AUFGABE 1: Übernimm bitte aus dem Spielbericht den Abschnitt von „Aber der BVB“ bis „Pfiffen begrüßt wird.“ wortgetreu.

Rosicky setzt sich durch
Rosicky setzt sich durch
© Bild: Onlinesport

Während ein paar verunglückte Aktionen nach einer Stunde, die Dauernörgler im Stadion zu vereinzelten Pfiffen animieren, schaltet die Südtribüne um auf „Abteilung Attacke!“ Dadurch angetrieben wird der Druck der Dortmunder stärker. Herrlich köpft nach einer Ecke aussichtsreich am Tor vorbei (62.) und scheitert mit dem Versuch eines Seitfallziehers auf den Kasten. Kläglich allerdings der Weitschuss von Oliseh, der auf dem Weg zum Tor verhungert. (66.)

Aber der BVB ist nicht alleine auf dem Feld. Kopenhagen vergibt in der 74. Minute eine fette Chance als Evanilsson auf der Linie für den geschlagenen Lehmann den Ball mit dem Kopf unschädlich macht. Danach die ersten Umstellungen bei Dortmund. Sammer wechselt doppelt. Jörg Heinrich macht Platz für Stefan Reuter. Heiko Herrlich wird mit tosendem Applaus verabschiedet, während der eingewechselte Bobic mit leisen Pfiffen begrüßt wird.

81. Spielminute Freistoß Dortmund. Rosicky haut in die Mauer, die Kopenhagener bekommen den Ball nicht aus der Gefahrenzone. Lars Ricken nimmt ihn auf und setzt ihn von rechts nach links am langen Pfosten flach vorbei.

Der nächste und somit letzte Wechsel bei der Borussia folgt. Micky Stevic löst Lars Ricken in der 86. Minute ab und verschafft ihm frühzeitig warmes Wasser unter der Dusche. Turbulent dann die 89. Minute. Die Gäste spielen mit dem BVB vor dessen Strafraum Katz und Maus. Zahlreiche, ja gar unzählige Einschusschancen können immer wieder von irgendwelchen schwarzgelben Beinen abgeblockt werden. Die Borussia kann sich befreien. Rosicky schlängt den Ball weit auf Evanilsson der an der Mittelinie gestartet war. Eva sprintet auf den Torwart zu und scheitert an dem, in dieser Situation großartigen Magnus Kihlstedt. Doch Kihlstedt meistert die Situation nicht perfekt und faustet den Ball zu Jan Derek Sörensen. Sörensen haut den Ball aufs Tor und hinter die Linie. Ein Rettungsversuch der Dänen kommt zu spät. Das 1:0 für die Borussia und unser Norweger ist endlich ein Torwikinger!

Die Zentnerlast, die dem Jungen vom Herzen fiel, war weit unter das Dach des Westfalenstadions zu hören. Oliseh wollte ihn nicht mehr hergeben. Er nahm ihn wie einen nassen Sack auf die Schulter und trug ihn freudestrahlend über den Rasen.

DATEN ZUR AUFGABE:

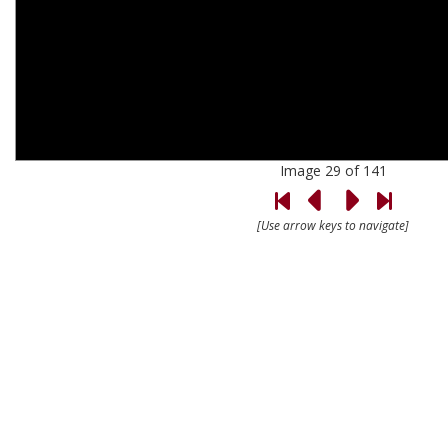
Image 29 of 141
[Use arrow keys to navigate]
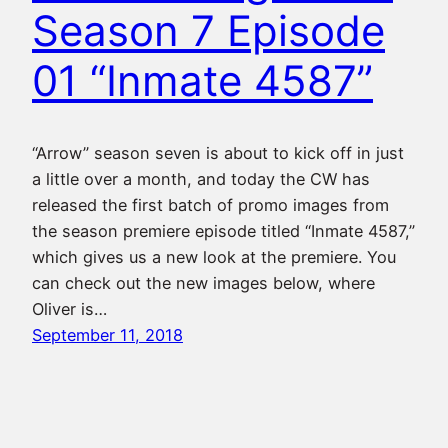
Season 7 Episode
01 “Inmate 4587”
“Arrow” season seven is about to kick off in just
a little over a month, and today the CW has
released the first batch of promo images from
the season premiere episode titled “Inmate 4587,”
which gives us a new look at the premiere. You
can check out the new images below, where
Oliver is…
September 11, 2018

AUFGABE 2: Gib die Zeilen aller Datensätze erneut wieder und setze dabei überall „opener“ anstelle von „premiere“, alles andere unverändert. Die Bilder lässt du in der Antwort weg.

ANTWORT 1:
Aber der BVB ist nicht alleine auf dem Feld. Kopenhagen vergibt in der 74. Minute eine fette Chance als Evanilsson auf der Linie für den geschlagenen Lehmann den Ball mit dem Kopf unschädlich macht. Danach die ersten Umstellungen bei Dortmund. Sammer wechselt doppelt. Jörg Heinrich macht Platz für Stefan Reuter. Heiko Herrlich wird mit tosendem Applaus verabschiedet, während der eingewechselte Bobic mit leisen Pfiffen begrüßt wird.

ANTWORT 2:
Image 29 of 141
[Use arrow keys to navigate]
Season 7 Episode
01 “Inmate 4587”
“Arrow” season seven is about to kick off in just
a little over a month, and today the CW has
released the first batch of promo images from
the season opener episode titled “Inmate 4587,”
which gives us a new look at the opener. You
can check out the new images below, where
Oliver is…
September 11, 2018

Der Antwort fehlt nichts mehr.